Let $\Gamma_0(4)$ be a congruence subgroup of $SL(2,\mathbb{Z})$ defined as
$$\Gamma_0(4)=\{M=\begin{pmatrix} a &b\\ c& d \end{pmatrix}\in SL(2,\mathbb{Z})\mid c=0\bmod 4\}.$$
How to prove that this group has no elements of finite order except $-1$ and the action of $\Gamma_0(4)/\pm1$ on the complex upper-half plane $\mathbb{H}$ is free?
If $M$ were of a finite order, say $n$, then the characteristic polynomial $$\chi(T)=T^2-(a+d)T+(ad-bc)$$ of $M$ can only have factors that are cyclotomic polynomials of order $d\mid n$. The cyclotomic polynomial $\Phi_d(T)$ is of degree $\phi(d)$, where $\phi$ is the Euler totient function.
We know that $\phi(n)=1$ only when $n=1,2$, and $\phi(n)=2$ only when $n=3,4,6$. Taking into account the determinant condition $ad-bc=1$ this leaves the following alternatives for $\chi(T)$: $$\chi(T)\in\{T^2+1,T^2\pm T+1, T^2\pm 2T+1\}.$$ The last case implies $M=\mp I$. In the first two cases we have $a+d=0$ or $a+d=\pm1$. Because $bc\equiv0\pmod4$ we must have $ad\equiv1\pmod 4$. This congruence implies that $a+d\equiv2\pmod4$, so we have our contradiction.
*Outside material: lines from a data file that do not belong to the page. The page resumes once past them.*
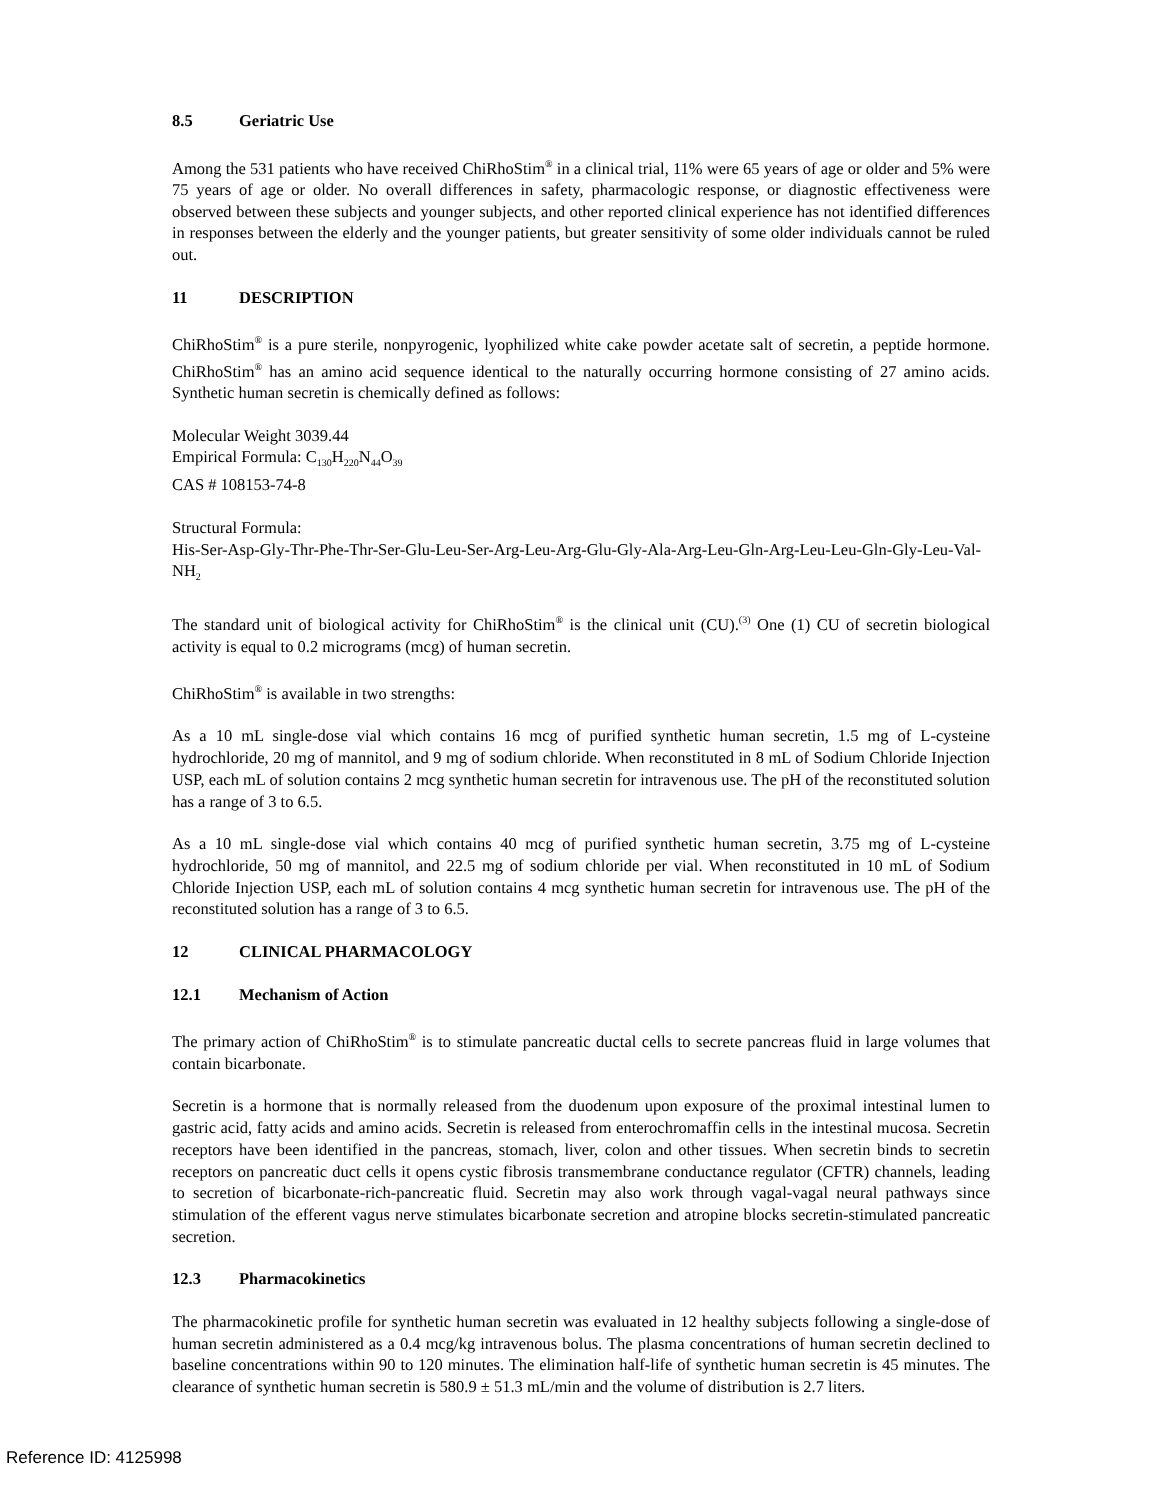8.5 Geriatric Use
Among the 531 patients who have received ChiRhoStim<sup>®</sup> in a clinical trial, 11% were 65 years of age or older and 5% were 75 years of age or older. No overall differences in safety, pharmacologic response, or diagnostic effectiveness were observed between these subjects and younger subjects, and other reported clinical experience has not identified differences in responses between the elderly and the younger patients, but greater sensitivity of some older individuals cannot be ruled out.
11 DESCRIPTION
ChiRhoStim<sup>®</sup> is a pure sterile, nonpyrogenic, lyophilized white cake powder acetate salt of secretin, a peptide hormone. ChiRhoStim<sup>®</sup> has an amino acid sequence identical to the naturally occurring hormone consisting of 27 amino acids. Synthetic human secretin is chemically defined as follows:
Molecular Weight 3039.44
Empirical Formula: C<sub>130</sub>H<sub>220</sub>N<sub>44</sub>O<sub>39</sub>
CAS # 108153-74-8
Structural Formula:
His-Ser-Asp-Gly-Thr-Phe-Thr-Ser-Glu-Leu-Ser-Arg-Leu-Arg-Glu-Gly-Ala-Arg-Leu-Gln-Arg-Leu-Leu-Gln-Gly-Leu-Val-NH<sub>2</sub>
The standard unit of biological activity for ChiRhoStim<sup>®</sup> is the clinical unit (CU).<sup>(3)</sup> One (1) CU of secretin biological activity is equal to 0.2 micrograms (mcg) of human secretin.
ChiRhoStim<sup>®</sup> is available in two strengths:
As a 10 mL single-dose vial which contains 16 mcg of purified synthetic human secretin, 1.5 mg of L-cysteine hydrochloride, 20 mg of mannitol, and 9 mg of sodium chloride. When reconstituted in 8 mL of Sodium Chloride Injection USP, each mL of solution contains 2 mcg synthetic human secretin for intravenous use. The pH of the reconstituted solution has a range of 3 to 6.5.
As a 10 mL single-dose vial which contains 40 mcg of purified synthetic human secretin, 3.75 mg of L-cysteine hydrochloride, 50 mg of mannitol, and 22.5 mg of sodium chloride per vial. When reconstituted in 10 mL of Sodium Chloride Injection USP, each mL of solution contains 4 mcg synthetic human secretin for intravenous use. The pH of the reconstituted solution has a range of 3 to 6.5.
12 CLINICAL PHARMACOLOGY
12.1 Mechanism of Action
The primary action of ChiRhoStim<sup>®</sup> is to stimulate pancreatic ductal cells to secrete pancreas fluid in large volumes that contain bicarbonate.
Secretin is a hormone that is normally released from the duodenum upon exposure of the proximal intestinal lumen to gastric acid, fatty acids and amino acids. Secretin is released from enterochromaffin cells in the intestinal mucosa. Secretin receptors have been identified in the pancreas, stomach, liver, colon and other tissues. When secretin binds to secretin receptors on pancreatic duct cells it opens cystic fibrosis transmembrane conductance regulator (CFTR) channels, leading to secretion of bicarbonate-rich-pancreatic fluid. Secretin may also work through vagal-vagal neural pathways since stimulation of the efferent vagus nerve stimulates bicarbonate secretion and atropine blocks secretin-stimulated pancreatic secretion.
12.3 Pharmacokinetics
The pharmacokinetic profile for synthetic human secretin was evaluated in 12 healthy subjects following a single-dose of human secretin administered as a 0.4 mcg/kg intravenous bolus. The plasma concentrations of human secretin declined to baseline concentrations within 90 to 120 minutes. The elimination half-life of synthetic human secretin is 45 minutes. The clearance of synthetic human secretin is 580.9 ± 51.3 mL/min and the volume of distribution is 2.7 liters.
Reference ID: 4125998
From the action of $\Gamma=SL_2(\Bbb{Z})/\{\pm I\}$ on $\Bbb{H}$ we know that the non-trivial stabilizers have orders $2$ or $3$. When lifted to matrices in those stabilizers have elements of order $3,4$ or $6$ - exactly the possibilities we excluded above.